De quoi est-il question ?
Les Italiens se prononcent sur une réforme de la constitution qui prévoit essentiellement de réduire les pouvoirs du Sénat, doté actuellement des mêmes pouvoirs que la Chambre des députés.
Si le oui l'emporte, le Sénat ne votera plus la confiance au gouvernement et ne se prononcera que sur les lois constitutionnelles, la participation de l'Italie à l'UE ou la protection des minorités linguistiques. De 315 membres élus au scrutin universel, il passera à 100 membres nommés.
La réforme limite aussi les attributions des régions et supprime les 110 provinces, des entités territoriales intermédiaires entre les 20 régions et les 8.000 communes.
Ils votent oui
Matteo Renzi, son Parti démocrate (PD, centre-gauche) et son allié du Nouveau centre-droit (NCD), soutenus par d'anciens chefs du gouvernement comme Romano Prodi et Enrico Letta, assurent que la réforme mettra fin à la valse des gouvernements - 60 depuis l'instauration de la République en 1948 - et au ping-pong législatif entre les deux chambres.
Le patronat mais aussi des personnalités du sport ou du spectacle, ou encore des dirigeants étrangers comme Barack Obama et Angela Merkel, estiment, à des degrés divers, que la réforme modernisera l'Italie.
Ils votent non
Les opposants à la réforme vont de l'extrême-gauche à l'extrême-droite, en passant par les populistes du Mouvement 5 Etoiles (M5S) ou de la Ligue du Nord mais aussi par le parti Forza Italia de Silvio Berlusconi (centre-droit, qui avait pourtant négocié la réforme avec Matteo Renzi) et des "frondeurs" du PD.
Tous dénoncent un risque de concentration des pouvoirs entre les mains du chef du gouvernement et une remise en question du délicat équilibre des pouvoirs mis en place en 1948 après le traumatisme du fascisme. Leur principal dénominateur commun semble être la volonté d'obtenir la démission de Matteo Renzi.
Un tremplin des populistes vers le pouvoir ?
Après Rome et Turin, pourquoi pas l'Italie. Emmenés par l’humoriste Beppe Grillo, les populistes du Mouvement Cinq étoiles (M5S), déjà à la tête d'une trentaine de villes, pourraient faire un pas de plus vers le pouvoir en cas de victoire du non.

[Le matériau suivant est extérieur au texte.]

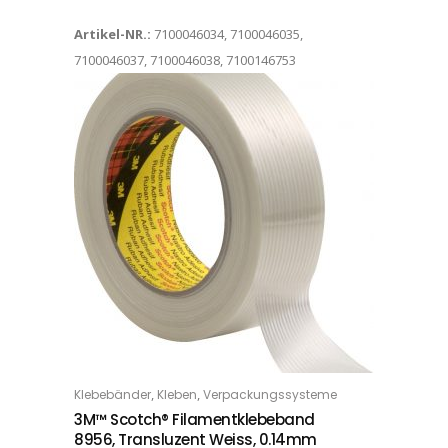
Artikel-NR.:
7100046034, 7100046035,
7100046037, 7100046038, 7100146753
Dieses Produkt weist mehrere Varianten auf. Die Optionen können auf der Produktseite gewählt werden
,
,
Klebebänder
Kleben
Verpackungssysteme
OPTIONS
3M™ Scotch® Filamentklebeband
8956, Transluzent Weiss, 0.14mm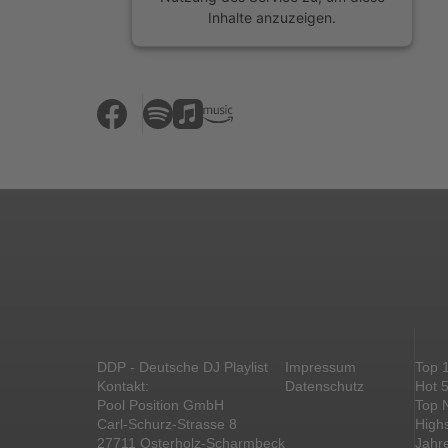
Inhalte anzuzeigen.
Mehr Informationen
Akzeptieren
powered by
Usercentrics Consent
Management Platform
&
eRecht24
DDP - Deutsche DJ Playlist
Impressum
Top 
Kontakt:
Datenschutz
Hot 
Pool Position GmbH
Top 
Carl-Schurz-Strasse 8
High
27711 Osterholz-Scharmbeck
Jahr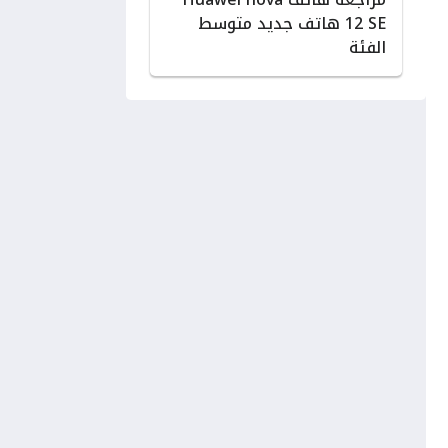
12 SE هاتف جديد متوسط
الفئة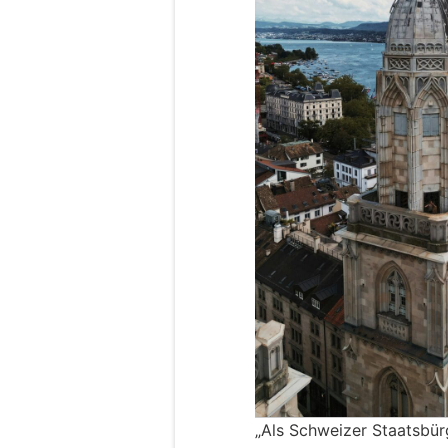
„Als Schweizer Staatsbür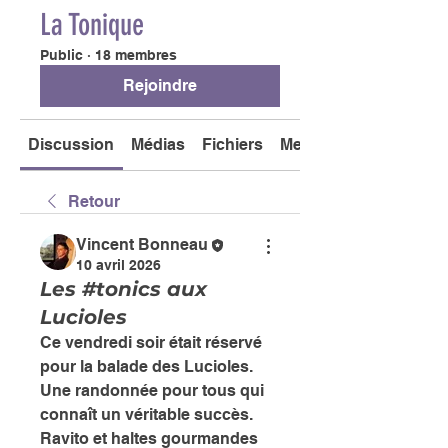
La Tonique
Public
·
18 membres
Rejoindre
Discussion
Médias
Fichiers
Membres
Retour
Vincent Bonneau
10 avril 2026
Les #tonics aux
Lucioles
Ce vendredi soir était réservé 
pour la balade des Lucioles. 
Une randonnée pour tous qui 
connaît un véritable succès. 
Ravito et haltes gourmandes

Dans ce cas, il pourrait bientôt y avoir des élections anticipées. Pas avant une réforme de la loi électorale en cours à la Chambre des députés, cependant. "Si je perds le référendum constitutionnel, j'abandonnerai la politique", affirmait il y a un an Matteo Renzi, 41 ans, arrivé au pouvoir en février 2014 avec la volonté de tout changer en Italie. Il a depuis fait marche arrière, reconnaissant que c'était une erreur de trop personnaliser le scrutin.
Un enjeu pour toute la zone euro
L'incertitude quant au résultat de ce scrutin provoque en tout cas des sueurs froides en Europe et sur les marchés, où l'on redoute une nouvelle phase d'instabilité dans la troisième économie de la zone euro.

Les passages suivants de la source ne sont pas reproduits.